China’s Xi Jinping has given French President Emmanuel Macron an unusually lavish welcome on a state visit, which is seen as a sign of Beijing’s growing offensive to woo key allies within the European Union to counter the United States. In this context, Xi is trying to work with any country, especially mid or big powers, like France, to counter the U.S. Such forays by Xi with visiting leaders are rare and this underlines the importance Beijing attaches to this relationship with a key member of the EU as it looks for support against what Xi has called “all-round containment, encirclement and suppression” by the U.S.

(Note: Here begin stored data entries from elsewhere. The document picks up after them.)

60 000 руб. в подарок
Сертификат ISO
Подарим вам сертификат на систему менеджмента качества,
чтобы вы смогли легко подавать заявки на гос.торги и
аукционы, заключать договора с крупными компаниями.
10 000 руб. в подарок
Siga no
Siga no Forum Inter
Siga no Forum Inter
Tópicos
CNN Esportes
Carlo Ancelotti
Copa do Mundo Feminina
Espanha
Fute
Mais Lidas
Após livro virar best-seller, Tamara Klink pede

Xi’s strategy of wooing Macron
Macron travelled to China with European Commission chief Ursula von der Leyen, both pressuring China on Ukraine, but failing to wrest any public shifts in position from Xi. Still, Macron was given the full red carpet treatment. Von der Leyen cut a sometimes forlorn figure in Beijing, with a low-key greeting at the airport and not being invited to some state functions with Xi and Macron. China’s state-backed Global Times newspaper said in an editorial on Thursday: “It is clear to everyone that being a strategic vassal of Washington is a dead end. Making the China-France relationship a bridge for China-Europe cooperation is beneficial to both sides and to the world.” Macron is considered by diplomats to be an important driver of key policies within the EU, and in this sense, he is perhaps Beijing’s most important partner in Europe. Jean-Pierre Raffarin, a former French prime minister who has travelled extensively to China, told Reuters that some of Xi’s charm was having an effect. “Isn’t diplomacy, at one point or another, a bit of flattery?” he said. “There’s always a bit of that in human relations. Each side plays with that.”

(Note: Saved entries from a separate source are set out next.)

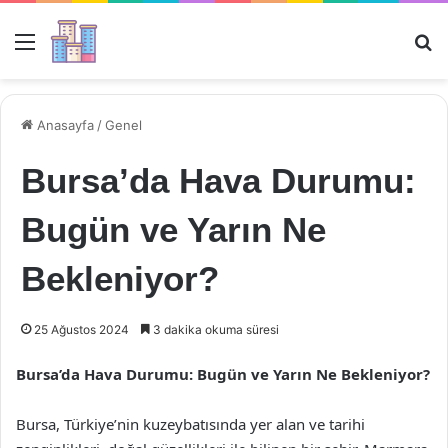
Menü
Ar
Anasayfa
/
Genel
Bursa’da Hava Durumu:
Bugün ve Yarın Ne
Bekleniyor?
25 Ağustos 2024
3 dakika okuma süresi
Bursa’da Hava Durumu: Bugün ve Yarın Ne Bekleniyor?
Bursa, Türkiye’nin kuzeybatısında yer alan ve tarihi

U.S. Scepticism towards China’s diplomatic engagement with France
Washington is taking a wait-and-see approach to the European engagements with Beijing over Ukraine. Beyond Ukraine, China would relish a realignment that draws it closer to Europe economically as relations with the United States fray, but such a shift is unlikely at this point, say sources familiar with the U.S. government’s thinking. Macron gave Xi a series of gifts – denouncing decoupling as a trap, bringing a huge business delegation along, and reaffirming his support for strategic autonomy – without getting much of anything in return. China’s wooing of Macron is part of a flurry of diplomatic moves this year as it attempts to wriggle out of containment by the United States amid differences over Taiwan, the Ukraine war and U.S. led restrictions on technology exports. China upped its diplomatic spending by 12.2 percent this year, and leaders and senior officials from Singapore, Malaysia, Spain and Japan have visited over the past few weeks.